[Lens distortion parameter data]
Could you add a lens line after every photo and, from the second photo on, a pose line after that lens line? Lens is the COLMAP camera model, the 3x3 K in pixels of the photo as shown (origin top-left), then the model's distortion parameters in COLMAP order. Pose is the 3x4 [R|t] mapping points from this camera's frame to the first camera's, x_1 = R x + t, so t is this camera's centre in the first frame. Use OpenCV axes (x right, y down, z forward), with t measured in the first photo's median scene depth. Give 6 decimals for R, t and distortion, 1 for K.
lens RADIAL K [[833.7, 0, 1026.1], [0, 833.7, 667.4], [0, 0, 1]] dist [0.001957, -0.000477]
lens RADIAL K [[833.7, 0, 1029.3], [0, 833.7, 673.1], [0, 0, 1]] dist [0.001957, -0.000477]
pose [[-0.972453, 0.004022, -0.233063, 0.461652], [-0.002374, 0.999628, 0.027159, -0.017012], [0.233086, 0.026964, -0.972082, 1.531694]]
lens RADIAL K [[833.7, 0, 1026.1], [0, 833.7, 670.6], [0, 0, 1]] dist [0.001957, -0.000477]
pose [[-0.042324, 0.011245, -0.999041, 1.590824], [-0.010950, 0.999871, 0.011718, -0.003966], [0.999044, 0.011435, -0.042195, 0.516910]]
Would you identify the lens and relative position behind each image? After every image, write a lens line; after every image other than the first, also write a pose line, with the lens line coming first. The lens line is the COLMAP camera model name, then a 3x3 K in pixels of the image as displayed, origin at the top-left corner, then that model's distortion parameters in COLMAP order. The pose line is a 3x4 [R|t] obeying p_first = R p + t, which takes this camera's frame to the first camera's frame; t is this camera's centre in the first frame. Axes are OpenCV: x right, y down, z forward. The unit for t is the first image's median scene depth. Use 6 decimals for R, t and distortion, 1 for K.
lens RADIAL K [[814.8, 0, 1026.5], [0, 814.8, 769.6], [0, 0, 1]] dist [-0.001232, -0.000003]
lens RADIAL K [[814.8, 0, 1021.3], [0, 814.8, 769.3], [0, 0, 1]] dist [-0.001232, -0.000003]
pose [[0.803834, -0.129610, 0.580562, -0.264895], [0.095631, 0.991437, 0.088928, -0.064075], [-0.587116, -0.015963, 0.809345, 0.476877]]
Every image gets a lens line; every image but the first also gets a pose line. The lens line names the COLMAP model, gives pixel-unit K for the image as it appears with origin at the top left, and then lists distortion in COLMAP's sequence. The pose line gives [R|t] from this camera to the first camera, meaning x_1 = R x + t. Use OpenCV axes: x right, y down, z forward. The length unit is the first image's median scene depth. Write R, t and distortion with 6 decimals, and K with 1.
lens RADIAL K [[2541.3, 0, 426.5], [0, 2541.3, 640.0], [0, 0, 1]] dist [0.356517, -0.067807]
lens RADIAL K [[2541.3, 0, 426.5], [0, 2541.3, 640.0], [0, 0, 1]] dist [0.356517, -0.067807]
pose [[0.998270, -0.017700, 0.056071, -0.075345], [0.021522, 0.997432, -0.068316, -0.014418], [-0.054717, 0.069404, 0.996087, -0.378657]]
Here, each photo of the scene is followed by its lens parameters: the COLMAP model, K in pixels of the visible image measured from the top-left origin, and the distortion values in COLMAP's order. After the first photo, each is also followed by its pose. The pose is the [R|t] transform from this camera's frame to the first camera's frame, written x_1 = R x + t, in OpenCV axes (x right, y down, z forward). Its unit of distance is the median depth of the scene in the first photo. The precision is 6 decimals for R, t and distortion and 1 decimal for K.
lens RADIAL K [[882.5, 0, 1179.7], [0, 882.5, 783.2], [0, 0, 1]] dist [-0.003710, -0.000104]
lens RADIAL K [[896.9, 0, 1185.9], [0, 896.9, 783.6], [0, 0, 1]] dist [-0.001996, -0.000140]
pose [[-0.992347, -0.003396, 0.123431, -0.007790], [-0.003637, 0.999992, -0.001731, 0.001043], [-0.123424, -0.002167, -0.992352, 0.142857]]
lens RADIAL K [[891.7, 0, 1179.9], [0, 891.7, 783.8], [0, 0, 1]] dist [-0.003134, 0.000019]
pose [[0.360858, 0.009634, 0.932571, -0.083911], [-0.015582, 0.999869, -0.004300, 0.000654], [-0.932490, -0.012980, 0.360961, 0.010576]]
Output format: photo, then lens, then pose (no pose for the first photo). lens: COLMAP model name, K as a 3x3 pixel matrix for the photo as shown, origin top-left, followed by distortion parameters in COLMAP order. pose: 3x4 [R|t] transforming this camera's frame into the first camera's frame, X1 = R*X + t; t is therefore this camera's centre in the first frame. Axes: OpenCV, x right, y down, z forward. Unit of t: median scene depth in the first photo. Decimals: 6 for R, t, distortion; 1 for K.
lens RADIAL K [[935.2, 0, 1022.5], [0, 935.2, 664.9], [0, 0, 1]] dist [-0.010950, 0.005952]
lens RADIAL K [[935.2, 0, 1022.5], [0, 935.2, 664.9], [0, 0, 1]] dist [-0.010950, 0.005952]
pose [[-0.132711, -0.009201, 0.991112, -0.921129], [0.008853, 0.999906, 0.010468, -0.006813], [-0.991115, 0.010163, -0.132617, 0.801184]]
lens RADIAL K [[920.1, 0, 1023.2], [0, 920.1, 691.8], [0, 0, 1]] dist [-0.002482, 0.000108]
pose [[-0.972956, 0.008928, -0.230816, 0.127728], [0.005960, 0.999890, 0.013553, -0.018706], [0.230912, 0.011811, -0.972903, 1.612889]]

■ **WHAT YOU ARE ASKED TO DO**
How many lines in the records above contain the string "photo"? Reply with the number alone.

■ **SOLVED PROBLEM**
3